**练习任务:**
1 – 根据儿童视角叙事选文回答下列问题：
(a) 在叙事情境中，儿童叙述者具有哪两种“身份”？
(b) 对于作家、隐含作者来说，儿童视角叙事被称为一种怎样的叙事策略？
(c) 文中说记忆将永远被什么所改写？
2 – 改写儿童视角叙事选文中从“此外,儿童视角叙事的内在矛盾”一直到“造成叙事的虚假和艺术的失真。”的全部内容，并将其中的“叙事策略”替换为“叙述策略”。

以儿童视角展开叙述,要求叙述以回归儿童本体为前提。但在成人文化为主导的社会中,儿童由于其在思维水平、知识储备、感知能力的欠缺与不足,造成其在自我认知和社会认知方面的“不足”,他们的认知和感受常被赋予感性的、零散的、偶然的、片面的、肤浅的形象特征,因此也会影响到所“传递”信息的有效性。

此外,儿童视角叙事的内在矛盾和复杂建构也直接对于叙述的“真实性”表达构成一定的模糊性和不确定性。首先,儿童视角叙事具有双重人格。儿童视角下的“我”——孩子,不仅是叙事的观察角度,也是小说中的虚构人物,他不仅是文本的叙述者,同时也是作品中的行动者。因此在叙事情境中,儿童叙述者便有两种“身份”:他是故事层面的一个人物,也是话语层面的一个叙述者。所以赵毅衡先生曾说:不仅叙述文本,是被叙述者叙述出来的,叙述者自己,也是被叙述出来的。 简言之,在儿童视角文本中,“儿童”作为叙述者和被叙述者具有互构性,具有说者和被说者的双重人格,这一双重性直接关系到“真实性”的另一个方面的问题,即儿童视角叙事中作者视角与叙述者视角之间存在“藏匿”与“代言”的游走形态。

儿童视角叙事,在叙事学上很大程度地避免了全知视角的武断性和霸权性,以较为全面、立体的声音恢复每个事物的真实面貌,同时这种限制性的叙事视角,也较好地隐藏了作家的思想锋芒,消解了潜在的意识形态灌输性和思想说教性。对于作家、隐含作者来说,这是一种“撤退性”的叙事策略,是作家有意识地掩藏自己的主观判断与价值立场,但整个创作的过程中又不能缺少、也不可避免地介入作家伦理判断,因此,一方面要如实还原儿童的本相,一方面又要通过儿童传输自己的观念和价值,这种表层的叙述感觉与深层的作家观念如若处理不当,就会造成叙事的虚假和艺术的失真。

另外,成人作家视角建构儿童的叙述视角话语,其内在的罅隙也是不可避免的。作家在借助语言讲述“孩子”的故事时,尽管作家竭尽全力在向儿童的本体靠拢和贴近,但这种“成人”讲述“儿童”的世界的方式,毕竟还是存在某些难以触摸到的罅隙。儿童视角叙事让童年的经历与人生理想借助回忆生成的文学模式本身就具有极大的虚幻性。因为叙述者在成人的叙述话语和儿童的经验视角的交织中,在历史与现实的映现中,成人心态干扰对童年体验的回味,记忆将永远被回忆所改写——即便成人作家努力体察、体验儿童的情感、心理,甚至通过对自身心理底层无意识的发掘来契合孩子们的思维。 因此,儿童视角叙述在真实性方面的挑战不仅来自于对童年生活取舍中的有意“彰显”和无意“回避”,也来自于回溯往事时所加入的成人的后知后觉思考与判断,还来自于还原童年的印象与还原童年的感受之间存在的差距问题。因此,成人作家在语言的编辑、逻辑的推理、心理的揣测上是否是真实的?如果是真实的,在“叙述”的过程中又在多大程度上还原了这种真实。

**提取信息:**
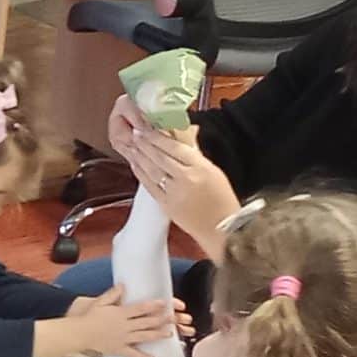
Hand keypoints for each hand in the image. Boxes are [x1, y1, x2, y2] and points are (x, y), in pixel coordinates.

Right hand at [68, 289, 183, 356]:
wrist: (80, 333)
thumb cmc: (90, 317)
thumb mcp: (100, 302)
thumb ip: (113, 294)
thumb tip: (123, 285)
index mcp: (120, 313)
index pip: (140, 308)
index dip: (153, 305)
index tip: (164, 303)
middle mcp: (124, 326)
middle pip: (146, 322)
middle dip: (161, 319)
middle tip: (174, 317)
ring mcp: (123, 338)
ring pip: (143, 336)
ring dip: (157, 335)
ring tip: (169, 333)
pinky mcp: (119, 349)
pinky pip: (133, 354)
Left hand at [116, 118, 238, 259]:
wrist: (223, 228)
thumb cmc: (222, 200)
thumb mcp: (214, 172)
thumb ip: (195, 156)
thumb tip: (182, 139)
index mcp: (201, 168)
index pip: (175, 147)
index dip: (158, 137)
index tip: (148, 128)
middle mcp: (186, 179)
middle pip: (160, 157)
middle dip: (145, 143)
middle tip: (136, 132)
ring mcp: (174, 193)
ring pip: (152, 170)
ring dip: (140, 157)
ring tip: (133, 145)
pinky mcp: (166, 205)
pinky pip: (150, 186)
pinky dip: (141, 174)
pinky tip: (135, 165)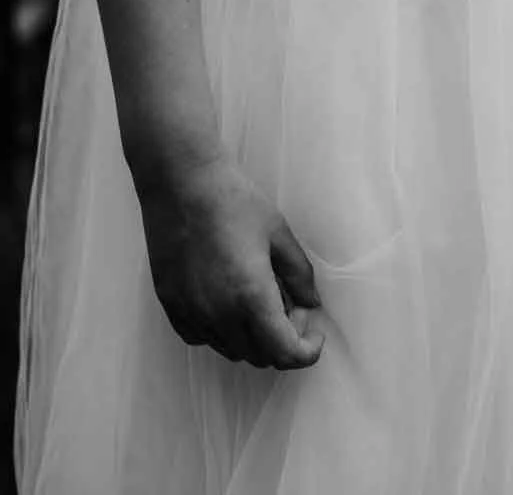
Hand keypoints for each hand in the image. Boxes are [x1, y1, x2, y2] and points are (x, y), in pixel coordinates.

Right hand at [133, 148, 324, 369]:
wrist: (181, 183)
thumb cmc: (236, 202)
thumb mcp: (279, 234)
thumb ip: (299, 275)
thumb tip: (312, 304)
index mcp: (251, 297)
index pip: (284, 353)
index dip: (307, 351)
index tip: (316, 331)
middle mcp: (217, 314)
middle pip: (259, 356)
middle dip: (284, 341)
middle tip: (293, 307)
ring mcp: (190, 312)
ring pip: (229, 350)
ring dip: (254, 338)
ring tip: (264, 301)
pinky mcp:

**各题解答:**
1 –
(a) 他是故事层面的一个人物，也是话语层面的一个叙述者。
(b) 一种“撤退性”的叙事策略。
(c) 被回忆所改写。

2 –
此外,儿童视角叙事的内在矛盾和复杂建构也直接对于叙述的“真实性”表达构成一定的模糊性和不确定性。首先,儿童视角叙事具有双重人格。儿童视角下的“我”——孩子,不仅是叙事的观察角度,也是小说中的虚构人物,他不仅是文本的叙述者,同时也是作品中的行动者。因此在叙事情境中,儿童叙述者便有两种“身份”:他是故事层面的一个人物,也是话语层面的一个叙述者。所以赵毅衡先生曾说:不仅叙述文本,是被叙述者叙述出来的,叙述者自己,也是被叙述出来的。 简言之,在儿童视角文本中,“儿童”作为叙述者和被叙述者具有互构性,具有说者和被说者的双重人格,这一双重性直接关系到“真实性”的另一个方面的问题,即儿童视角叙事中作者视角与叙述者视角之间存在“藏匿”与“代言”的游走形态。

儿童视角叙事,在叙事学上很大程度地避免了全知视角的武断性和霸权性,以较为全面、立体的声音恢复每个事物的真实面貌,同时这种限制性的叙事视角,也较好地隐藏了作家的思想锋芒,消解了潜在的意识形态灌输性和思想说教性。对于作家、隐含作者来说,这是一种“撤退性”的叙述策略,是作家有意识地掩藏自己的主观判断与价值立场,但整个创作的过程中又不能缺少、也不可避免地介入作家伦理判断,因此,一方面要如实还原儿童的本相,一方面又要通过儿童传输自己的观念和价值,这种表层的叙述感觉与深层的作家观念如若处理不当,就会造成叙事的虚假和艺术的失真。